--- start ---
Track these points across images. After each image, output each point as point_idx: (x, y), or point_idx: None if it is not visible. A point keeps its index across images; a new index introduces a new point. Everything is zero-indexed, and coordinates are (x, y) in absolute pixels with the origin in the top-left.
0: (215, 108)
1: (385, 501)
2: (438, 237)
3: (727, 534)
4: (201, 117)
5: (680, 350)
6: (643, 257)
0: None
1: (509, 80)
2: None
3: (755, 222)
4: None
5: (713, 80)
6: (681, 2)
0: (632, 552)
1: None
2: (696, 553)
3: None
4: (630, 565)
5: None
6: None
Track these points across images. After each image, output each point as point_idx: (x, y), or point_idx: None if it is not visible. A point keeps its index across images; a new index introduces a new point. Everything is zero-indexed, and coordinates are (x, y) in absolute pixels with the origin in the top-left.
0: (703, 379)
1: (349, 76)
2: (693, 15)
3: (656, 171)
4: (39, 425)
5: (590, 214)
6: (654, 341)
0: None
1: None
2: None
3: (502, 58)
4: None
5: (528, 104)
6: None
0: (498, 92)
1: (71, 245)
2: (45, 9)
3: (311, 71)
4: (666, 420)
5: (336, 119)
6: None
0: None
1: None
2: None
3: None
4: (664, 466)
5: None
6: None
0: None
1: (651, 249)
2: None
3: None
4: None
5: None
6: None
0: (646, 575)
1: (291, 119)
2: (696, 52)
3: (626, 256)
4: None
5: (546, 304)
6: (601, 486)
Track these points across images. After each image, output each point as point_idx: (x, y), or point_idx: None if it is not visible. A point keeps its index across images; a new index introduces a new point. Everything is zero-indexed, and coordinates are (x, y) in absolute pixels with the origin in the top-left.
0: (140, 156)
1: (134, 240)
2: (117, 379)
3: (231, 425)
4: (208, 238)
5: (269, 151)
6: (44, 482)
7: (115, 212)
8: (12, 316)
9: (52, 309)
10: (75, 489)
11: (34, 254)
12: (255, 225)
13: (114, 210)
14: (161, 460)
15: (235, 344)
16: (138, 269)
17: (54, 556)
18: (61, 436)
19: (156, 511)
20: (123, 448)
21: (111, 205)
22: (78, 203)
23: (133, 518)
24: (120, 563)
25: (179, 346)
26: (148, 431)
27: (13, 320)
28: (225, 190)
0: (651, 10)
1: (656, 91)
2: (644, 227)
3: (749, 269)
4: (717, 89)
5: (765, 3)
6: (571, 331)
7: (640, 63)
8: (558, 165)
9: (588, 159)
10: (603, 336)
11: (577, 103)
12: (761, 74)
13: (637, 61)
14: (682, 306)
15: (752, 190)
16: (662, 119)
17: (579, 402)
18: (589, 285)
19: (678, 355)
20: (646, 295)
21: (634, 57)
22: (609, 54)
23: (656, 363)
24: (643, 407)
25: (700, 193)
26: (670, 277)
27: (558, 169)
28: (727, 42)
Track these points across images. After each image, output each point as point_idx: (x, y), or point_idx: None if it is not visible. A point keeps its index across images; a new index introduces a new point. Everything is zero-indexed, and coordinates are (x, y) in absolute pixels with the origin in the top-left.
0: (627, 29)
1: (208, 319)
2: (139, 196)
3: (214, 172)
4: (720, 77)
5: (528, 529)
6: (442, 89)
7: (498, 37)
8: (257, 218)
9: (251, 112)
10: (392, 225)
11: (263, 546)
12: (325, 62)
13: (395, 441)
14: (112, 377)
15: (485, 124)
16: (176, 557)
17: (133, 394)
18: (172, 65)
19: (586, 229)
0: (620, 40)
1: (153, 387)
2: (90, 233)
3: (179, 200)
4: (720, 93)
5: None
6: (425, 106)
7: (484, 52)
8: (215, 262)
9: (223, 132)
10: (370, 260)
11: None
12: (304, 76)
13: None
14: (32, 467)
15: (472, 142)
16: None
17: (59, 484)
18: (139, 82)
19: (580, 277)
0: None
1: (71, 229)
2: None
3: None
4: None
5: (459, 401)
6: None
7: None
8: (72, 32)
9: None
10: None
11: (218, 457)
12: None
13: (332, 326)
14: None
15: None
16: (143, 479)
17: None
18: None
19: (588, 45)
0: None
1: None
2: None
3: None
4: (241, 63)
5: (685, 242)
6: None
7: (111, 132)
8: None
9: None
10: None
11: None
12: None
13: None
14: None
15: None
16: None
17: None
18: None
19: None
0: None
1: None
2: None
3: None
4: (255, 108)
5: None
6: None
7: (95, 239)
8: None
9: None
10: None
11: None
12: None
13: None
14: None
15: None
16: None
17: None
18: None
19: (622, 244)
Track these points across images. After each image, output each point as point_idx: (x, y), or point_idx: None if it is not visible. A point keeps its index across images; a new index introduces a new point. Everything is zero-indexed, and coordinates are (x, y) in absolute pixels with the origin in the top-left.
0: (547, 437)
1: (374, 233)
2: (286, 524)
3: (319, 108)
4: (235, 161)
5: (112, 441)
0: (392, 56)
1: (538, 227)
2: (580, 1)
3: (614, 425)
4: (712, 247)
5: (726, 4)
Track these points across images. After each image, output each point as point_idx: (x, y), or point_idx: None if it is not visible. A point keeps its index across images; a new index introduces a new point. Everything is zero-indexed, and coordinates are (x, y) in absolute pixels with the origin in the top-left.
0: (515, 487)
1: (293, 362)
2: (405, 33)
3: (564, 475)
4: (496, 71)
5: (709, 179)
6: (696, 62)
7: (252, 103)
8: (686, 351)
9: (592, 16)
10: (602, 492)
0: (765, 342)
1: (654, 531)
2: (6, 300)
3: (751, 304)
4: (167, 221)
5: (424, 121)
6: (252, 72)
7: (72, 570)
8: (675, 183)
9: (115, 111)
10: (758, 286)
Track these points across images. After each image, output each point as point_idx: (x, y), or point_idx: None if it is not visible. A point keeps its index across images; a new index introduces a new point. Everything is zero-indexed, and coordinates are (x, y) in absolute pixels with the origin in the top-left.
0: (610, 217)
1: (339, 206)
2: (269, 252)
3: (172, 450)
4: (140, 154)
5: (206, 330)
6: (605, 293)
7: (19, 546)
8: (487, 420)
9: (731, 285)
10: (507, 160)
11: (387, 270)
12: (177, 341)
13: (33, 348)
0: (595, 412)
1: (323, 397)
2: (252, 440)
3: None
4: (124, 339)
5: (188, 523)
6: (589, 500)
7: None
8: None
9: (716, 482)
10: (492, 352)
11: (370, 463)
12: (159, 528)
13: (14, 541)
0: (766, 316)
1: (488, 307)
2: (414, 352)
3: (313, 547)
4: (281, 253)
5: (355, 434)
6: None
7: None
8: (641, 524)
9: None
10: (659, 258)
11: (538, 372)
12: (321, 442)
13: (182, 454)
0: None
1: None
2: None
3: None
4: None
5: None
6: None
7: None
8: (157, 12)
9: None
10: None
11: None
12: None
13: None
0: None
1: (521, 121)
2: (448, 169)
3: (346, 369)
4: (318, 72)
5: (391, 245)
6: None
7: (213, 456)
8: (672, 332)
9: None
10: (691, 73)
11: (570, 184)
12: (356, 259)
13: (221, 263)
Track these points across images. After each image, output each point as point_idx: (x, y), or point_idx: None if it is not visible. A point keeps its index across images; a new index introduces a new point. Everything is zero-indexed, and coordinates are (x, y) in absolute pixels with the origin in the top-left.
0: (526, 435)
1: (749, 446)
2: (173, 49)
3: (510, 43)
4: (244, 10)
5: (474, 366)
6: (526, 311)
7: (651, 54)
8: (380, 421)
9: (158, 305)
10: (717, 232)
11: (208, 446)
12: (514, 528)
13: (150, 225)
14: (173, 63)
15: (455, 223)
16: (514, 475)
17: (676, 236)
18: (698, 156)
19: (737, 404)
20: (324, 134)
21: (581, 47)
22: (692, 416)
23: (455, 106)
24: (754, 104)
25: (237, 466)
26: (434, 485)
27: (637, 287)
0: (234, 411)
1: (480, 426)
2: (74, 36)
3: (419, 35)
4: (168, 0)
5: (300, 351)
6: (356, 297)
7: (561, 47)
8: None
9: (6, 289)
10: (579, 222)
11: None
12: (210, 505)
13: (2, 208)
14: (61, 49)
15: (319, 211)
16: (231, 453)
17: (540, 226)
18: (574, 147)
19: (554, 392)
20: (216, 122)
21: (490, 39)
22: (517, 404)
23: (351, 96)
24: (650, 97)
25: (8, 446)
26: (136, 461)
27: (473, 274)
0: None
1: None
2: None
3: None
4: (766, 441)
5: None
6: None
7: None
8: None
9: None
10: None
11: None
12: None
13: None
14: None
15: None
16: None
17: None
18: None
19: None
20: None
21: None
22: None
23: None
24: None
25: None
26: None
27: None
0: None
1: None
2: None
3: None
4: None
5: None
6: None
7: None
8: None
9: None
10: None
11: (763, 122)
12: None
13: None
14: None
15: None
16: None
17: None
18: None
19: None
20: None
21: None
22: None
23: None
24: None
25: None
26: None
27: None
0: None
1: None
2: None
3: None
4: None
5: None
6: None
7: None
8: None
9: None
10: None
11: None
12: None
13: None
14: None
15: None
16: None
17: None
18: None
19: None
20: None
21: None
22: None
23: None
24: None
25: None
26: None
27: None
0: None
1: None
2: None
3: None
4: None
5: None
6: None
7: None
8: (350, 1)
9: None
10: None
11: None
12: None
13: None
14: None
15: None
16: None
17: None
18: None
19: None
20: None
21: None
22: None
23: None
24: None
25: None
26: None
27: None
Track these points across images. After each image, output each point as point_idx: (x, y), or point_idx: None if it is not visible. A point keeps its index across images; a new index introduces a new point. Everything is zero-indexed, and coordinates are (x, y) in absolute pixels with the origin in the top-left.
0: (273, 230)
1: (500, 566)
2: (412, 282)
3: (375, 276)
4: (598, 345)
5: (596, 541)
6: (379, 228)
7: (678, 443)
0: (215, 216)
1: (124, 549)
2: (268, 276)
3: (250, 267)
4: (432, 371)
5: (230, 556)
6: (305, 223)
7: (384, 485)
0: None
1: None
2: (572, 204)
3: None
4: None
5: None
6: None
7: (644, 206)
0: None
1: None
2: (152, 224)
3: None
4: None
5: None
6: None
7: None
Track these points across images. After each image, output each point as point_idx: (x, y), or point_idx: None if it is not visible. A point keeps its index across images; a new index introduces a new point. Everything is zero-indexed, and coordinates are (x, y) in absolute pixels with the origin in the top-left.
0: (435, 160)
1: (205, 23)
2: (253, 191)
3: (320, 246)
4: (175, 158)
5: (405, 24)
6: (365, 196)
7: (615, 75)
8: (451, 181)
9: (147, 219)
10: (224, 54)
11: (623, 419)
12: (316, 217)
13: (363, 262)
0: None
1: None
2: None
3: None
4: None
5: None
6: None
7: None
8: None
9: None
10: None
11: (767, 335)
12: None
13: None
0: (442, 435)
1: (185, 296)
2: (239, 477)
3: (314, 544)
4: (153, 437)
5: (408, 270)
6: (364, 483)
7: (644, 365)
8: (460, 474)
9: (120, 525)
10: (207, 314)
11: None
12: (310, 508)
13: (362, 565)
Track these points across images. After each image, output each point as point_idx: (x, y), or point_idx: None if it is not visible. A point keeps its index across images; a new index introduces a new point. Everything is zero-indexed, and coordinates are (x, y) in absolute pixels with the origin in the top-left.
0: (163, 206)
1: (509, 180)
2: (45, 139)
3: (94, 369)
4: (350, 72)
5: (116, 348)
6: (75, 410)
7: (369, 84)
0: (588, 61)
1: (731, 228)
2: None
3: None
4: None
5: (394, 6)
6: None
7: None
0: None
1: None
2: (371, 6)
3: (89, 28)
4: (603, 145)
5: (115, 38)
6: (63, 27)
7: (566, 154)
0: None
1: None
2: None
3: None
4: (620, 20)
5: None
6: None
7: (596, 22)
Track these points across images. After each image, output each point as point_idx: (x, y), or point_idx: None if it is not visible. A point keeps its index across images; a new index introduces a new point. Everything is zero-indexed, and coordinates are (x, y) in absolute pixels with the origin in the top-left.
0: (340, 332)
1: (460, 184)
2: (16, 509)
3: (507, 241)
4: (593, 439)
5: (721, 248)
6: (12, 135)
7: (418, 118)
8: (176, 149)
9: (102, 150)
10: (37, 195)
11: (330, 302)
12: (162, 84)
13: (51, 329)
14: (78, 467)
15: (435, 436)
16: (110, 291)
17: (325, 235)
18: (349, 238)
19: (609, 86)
--- end ---
Required task » Reproduce the rows from the beginning through the line that contains "6: (601, 486)", swapping "visible" for "observable" and keeping every other character the same.

Output of the exercise »
Track these points across images. After each image, output each point as point_idx: (x, y), or point_idx: None if it is not observable. A point keeps its index across images; a new index introduces a new point. Everything is zero-indexed, and coordinates are (x, y) in absolute pixels with the origin in the top-left.
0: (215, 108)
1: (385, 501)
2: (438, 237)
3: (727, 534)
4: (201, 117)
5: (680, 350)
6: (643, 257)
0: None
1: (509, 80)
2: None
3: (755, 222)
4: None
5: (713, 80)
6: (681, 2)
0: (632, 552)
1: None
2: (696, 553)
3: None
4: (630, 565)
5: None
6: None
Track these points across images. After each image, output each point as point_idx: (x, y), or point_idx: None if it is not observable. A point keeps its index across images; a new index introduces a new point. Everything is zero-indexed, and coordinates are (x, y) in absolute pixels with the origin in the top-left.
0: (703, 379)
1: (349, 76)
2: (693, 15)
3: (656, 171)
4: (39, 425)
5: (590, 214)
6: (654, 341)
0: None
1: None
2: None
3: (502, 58)
4: None
5: (528, 104)
6: None
0: (498, 92)
1: (71, 245)
2: (45, 9)
3: (311, 71)
4: (666, 420)
5: (336, 119)
6: None
0: None
1: None
2: None
3: None
4: (664, 466)
5: None
6: None
0: None
1: (651, 249)
2: None
3: None
4: None
5: None
6: None
0: (646, 575)
1: (291, 119)
2: (696, 52)
3: (626, 256)
4: None
5: (546, 304)
6: (601, 486)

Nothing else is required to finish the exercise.